PROBLEM STATEMENT
Retype the lines from the one containing "Under every image write" through the last line of the records, keeping each exactly as it stands and including both ends.

Source records
____________________

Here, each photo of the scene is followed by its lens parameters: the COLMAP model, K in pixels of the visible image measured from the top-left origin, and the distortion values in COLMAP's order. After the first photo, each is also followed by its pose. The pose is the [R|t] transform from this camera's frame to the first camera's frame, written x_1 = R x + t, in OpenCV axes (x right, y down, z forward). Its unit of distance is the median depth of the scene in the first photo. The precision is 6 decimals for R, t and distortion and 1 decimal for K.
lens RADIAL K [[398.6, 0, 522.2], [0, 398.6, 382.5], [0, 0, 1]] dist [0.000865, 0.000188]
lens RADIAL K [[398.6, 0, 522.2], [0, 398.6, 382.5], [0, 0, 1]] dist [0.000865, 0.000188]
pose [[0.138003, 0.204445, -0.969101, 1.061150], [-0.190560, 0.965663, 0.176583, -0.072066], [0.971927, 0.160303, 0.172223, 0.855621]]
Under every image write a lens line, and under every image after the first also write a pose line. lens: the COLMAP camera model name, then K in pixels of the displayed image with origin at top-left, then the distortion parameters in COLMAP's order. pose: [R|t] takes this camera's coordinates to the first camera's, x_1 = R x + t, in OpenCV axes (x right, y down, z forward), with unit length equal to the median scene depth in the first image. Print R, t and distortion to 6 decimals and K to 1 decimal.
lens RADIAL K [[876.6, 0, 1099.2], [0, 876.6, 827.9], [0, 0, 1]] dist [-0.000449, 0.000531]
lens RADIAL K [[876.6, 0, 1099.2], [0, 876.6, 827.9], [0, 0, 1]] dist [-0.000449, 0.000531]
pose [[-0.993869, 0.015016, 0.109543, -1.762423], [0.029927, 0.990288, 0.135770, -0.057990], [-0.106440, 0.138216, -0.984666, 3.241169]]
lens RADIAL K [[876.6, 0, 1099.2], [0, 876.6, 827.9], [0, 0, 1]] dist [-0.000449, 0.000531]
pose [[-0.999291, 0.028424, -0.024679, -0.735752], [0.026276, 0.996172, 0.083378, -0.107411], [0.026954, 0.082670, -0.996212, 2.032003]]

____________________

EXERCISE ANSWER
Under every image write a lens line, and under every image after the first also write a pose line. lens: the COLMAP camera model name, then K in pixels of the displayed image with origin at top-left, then the distortion parameters in COLMAP's order. pose: [R|t] takes this camera's coordinates to the first camera's, x_1 = R x + t, in OpenCV axes (x right, y down, z forward), with unit length equal to the median scene depth in the first image. Print R, t and distortion to 6 decimals and K to 1 decimal.
lens RADIAL K [[876.6, 0, 1099.2], [0, 876.6, 827.9], [0, 0, 1]] dist [-0.000449, 0.000531]
lens RADIAL K [[876.6, 0, 1099.2], [0, 876.6, 827.9], [0, 0, 1]] dist [-0.000449, 0.000531]
pose [[-0.993869, 0.015016, 0.109543, -1.762423], [0.029927, 0.990288, 0.135770, -0.057990], [-0.106440, 0.138216, -0.984666, 3.241169]]
lens RADIAL K [[876.6, 0, 1099.2], [0, 876.6, 827.9], [0, 0, 1]] dist [-0.000449, 0.000531]
pose [[-0.999291, 0.028424, -0.024679, -0.735752], [0.026276, 0.996172, 0.083378, -0.107411], [0.026954, 0.082670, -0.996212, 2.032003]]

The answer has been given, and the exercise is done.